Bien que passée sous silence, l’exploitation minière par les multinationales au Burkina Faso provoque misère des populations et dégradations environnementales, favorisant la montée en puissance des groupes djihadistes.
Les jours passent et contrairement aux affirmations de la junte, la situation ne s’améliore pas, bien au contraire. Les morts parmi les civils ne sont plus seulement dus aux attaques des djihadistes mais aussi à celles des militaires censés protéger la population. La tuerie de Karma le 20 avril dernier l’illustre tragiquement.
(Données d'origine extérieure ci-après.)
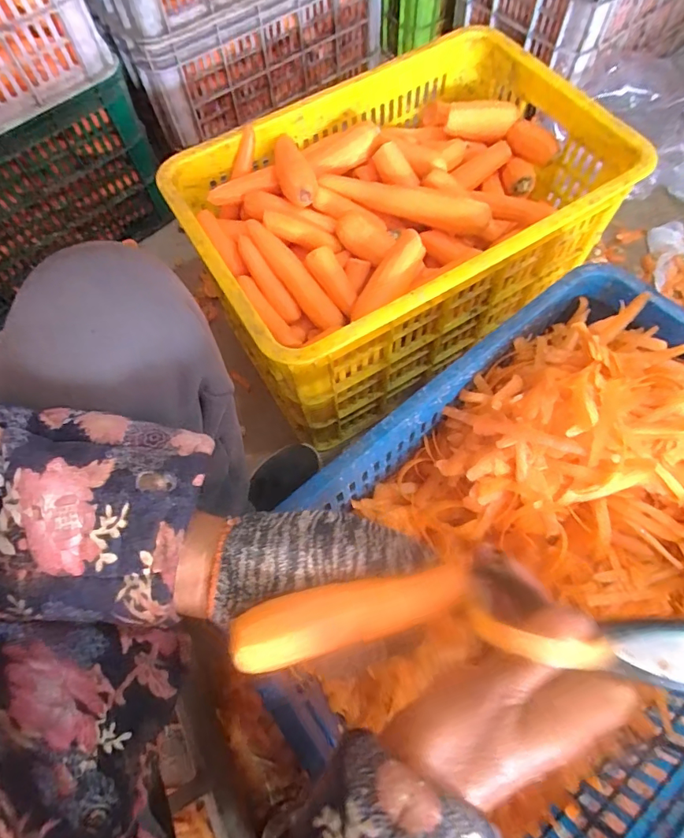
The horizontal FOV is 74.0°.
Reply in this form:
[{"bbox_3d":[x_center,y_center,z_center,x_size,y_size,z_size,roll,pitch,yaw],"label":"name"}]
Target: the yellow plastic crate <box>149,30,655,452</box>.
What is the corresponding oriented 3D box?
[{"bbox_3d":[0.071,-0.262,0.630,0.506,0.230,0.351,-30,69,-10],"label":"yellow plastic crate"}]

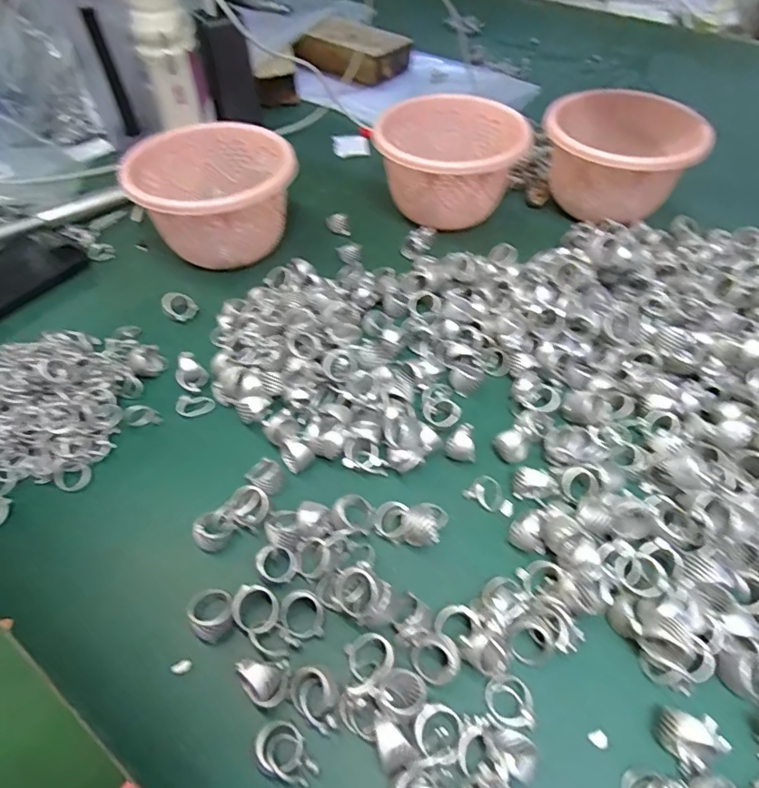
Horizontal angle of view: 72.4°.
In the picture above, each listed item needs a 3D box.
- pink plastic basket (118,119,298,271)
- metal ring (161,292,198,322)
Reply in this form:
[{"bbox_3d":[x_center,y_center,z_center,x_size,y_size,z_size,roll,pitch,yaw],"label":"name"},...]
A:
[{"bbox_3d":[-0.152,-0.179,0.494,0.139,0.090,0.130,-1,52,1],"label":"pink plastic basket"},{"bbox_3d":[-0.174,-0.076,0.450,0.007,0.028,0.025,-10,45,50],"label":"metal ring"}]

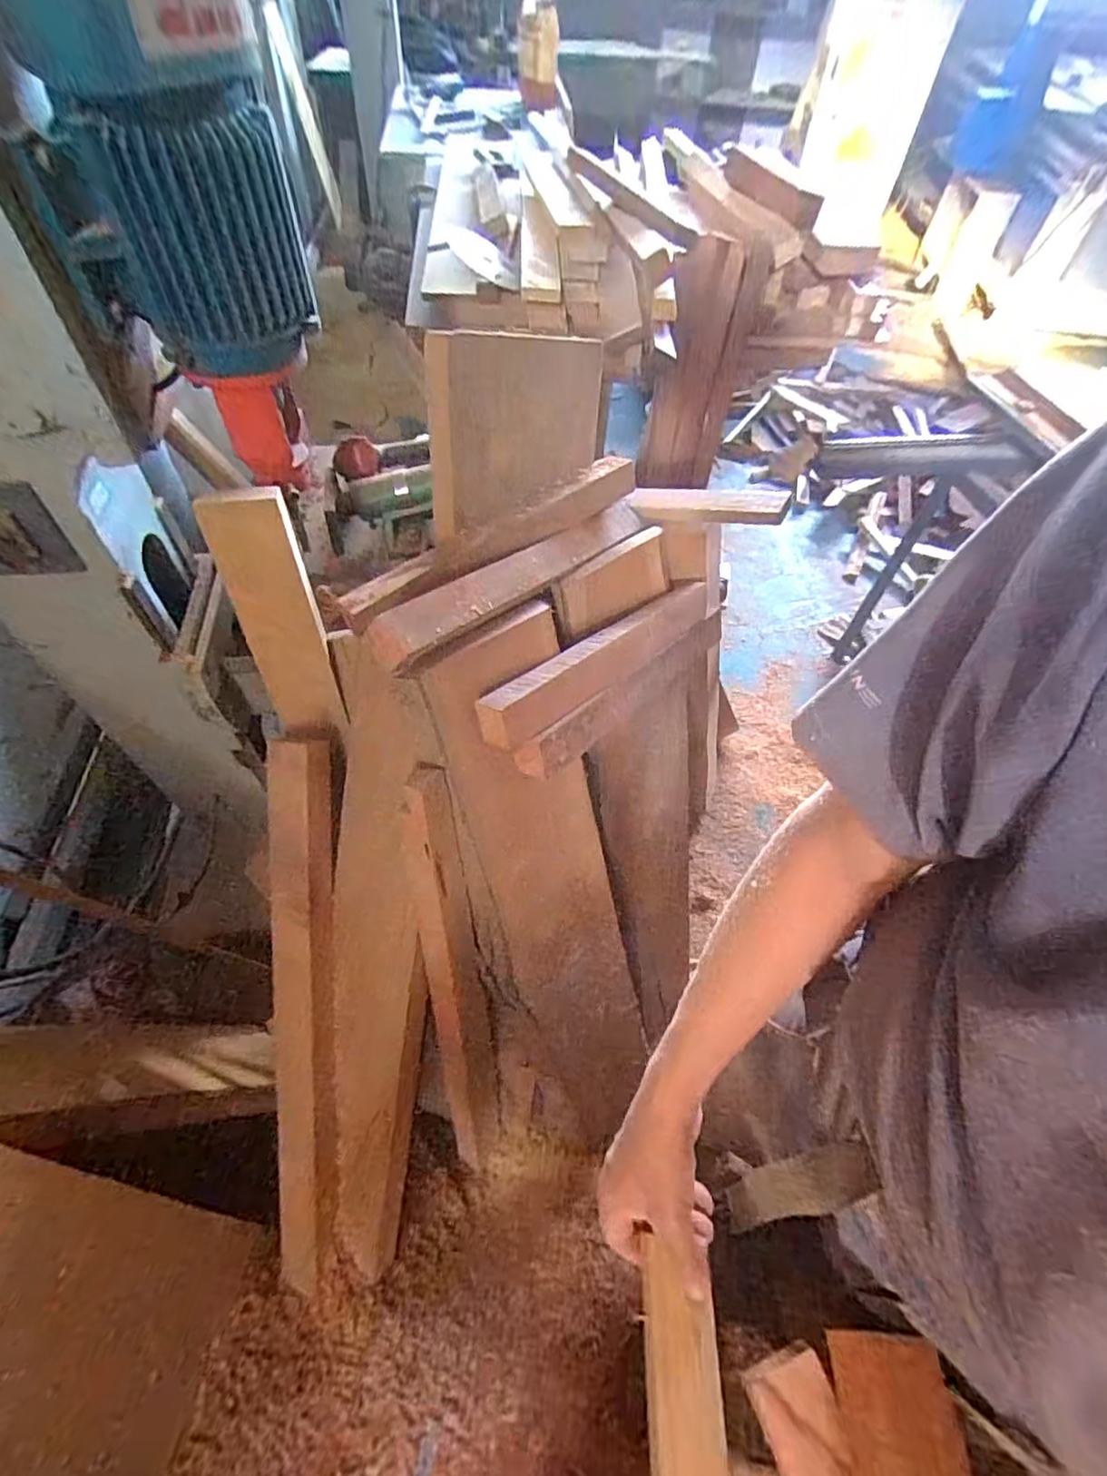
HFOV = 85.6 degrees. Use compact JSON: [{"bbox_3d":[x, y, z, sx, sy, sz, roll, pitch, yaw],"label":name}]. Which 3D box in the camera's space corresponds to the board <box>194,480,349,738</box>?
[{"bbox_3d":[-0.326,-0.138,0.718,0.087,0.301,0.023,-16,40,-16],"label":"board"}]

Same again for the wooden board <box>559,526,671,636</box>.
[{"bbox_3d":[0.082,-0.206,0.801,0.203,0.082,0.028,-33,34,-25],"label":"wooden board"}]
Représailles contre les populations
Au début, les autorités burkinabées ont émis des doutes sur la véracité des massacres dans village de Karma, puis ont parlé d’une soixantaine de morts tandis que les organisations de la société civile évaluent à 156 victimes dont 83 hommes, 28 femmes et 45 enfants. Les porte-parole de la junte tentent d’en rendre responsables les djihadistes, émettant l’hypothèse d’une utilisation des uniformes de l’armée pour mieux la discréditer. Les dernières enquêtes d’Amnesty International et de Human Rights Watch sont formelles. Il s’agit bien d’un acte perpétré par les forces armées du Burkina, s’inscrivant probablement dans une opération de représailles à la suite de l’attaque par les djihadistes du village voisin d’Aourema. Dans l’incapacité de bloquer l’avancée des islamistes armés, les militaires accusent les civils d’être leurs complices. Cette politique ne peut qu’amener une détérioration de la situation sécuritaire dans le pays.
Un curieux oubli
Ce conflit au Sahel a des causes multiples. On peut citer les tensions qui se sont exacerbées dans les communautés dont les strates sociales restent aussi rigides qu’injustes, les conflits entre les communautés pour l’accession aux ressources en eau ou en terre, le changement climatique qui aggrave les conditions de vie, la lutte pour le contrôle des flux de marchandises qui circulent à travers les frontières de manière illégale, l’incapacité de l’État à répondre à ses obligations vis-à-vis des citoyenEs sans compter les violences des militaires. L’enrôlement des jeunes dans les groupes armés s’explique par la volonté de vengeance, de protection de sa communauté ou parce que cela est devenu le seul moyen de gagner sa vie. Si ces thèmes sont largement développés par les experts et les journalistes, curieusement les conséquences des politiques des sociétés minières multinationales sont rarement abordées bien qu’elles participent à la dégradation sécuritaire du pays.
Les multinationales accaparent les terres et l’eau et accentuent la pauvreté
Le Burkina Faso a connu un boom minier principalement lié à l’exploitation aurifère. En 2015, la production s’élevait à 35 tonnes, elle est passée à près de 67 tonnes en 2021. Cette exploitation est assurée par les principales multinationales du secteur dont la plupart sont canadiennes comme Endeavour Mining, Roxgold ou Orezone Gold.
Ces exploitations ont percuté de plein fouet les habitantEs en menant des politiques d’accaparement des terres qui manquent cruellement pour les activités de culture et d’élevage. Ainsi, paysanEs et éleveurs ont été expulséEs de leurs terres, l’eau a été préemptée au détriment des villageoisEs pour les besoins des mines, et les dégâts environnementaux sont considérables. Certes des indemnités ont été distribuées, mais elles sont très loin de compenser les pertes subies par les populations. Le bilan des implantations des mines est un appauvrissement des populations mais aussi une concurrence entre elles pour bénéficier d’un emploi sur les sites aurifères. Une telle concurrence favorise les oppositions entre villages environnants mais aussi entre habitantEs dont certains optent pour des stratégies individualistes de survie. En parallèle, les multinationales ont délogé par la force des milliers d’orpailleurs individuels, les privant soudainement et sans aucune compensation de leur moyen de subsistance. Ces politiques ont provoqué des violences marquées par de nombreuses attaques de mines par les villageois eux-mêmes, entraînant une répression féroce des autorités. Dans ces conditions les rapprochements entre une partie des villageoisEs, notamment les plus jeunes, avec les groupes armés deviennent de plus en plus fréquents. Les groupes djihadistes, en exploitant habilement ces injustices, en dénonçant la collaboration entre les autorités et les occidentaux gagnent l’assentiment des populations spoliées.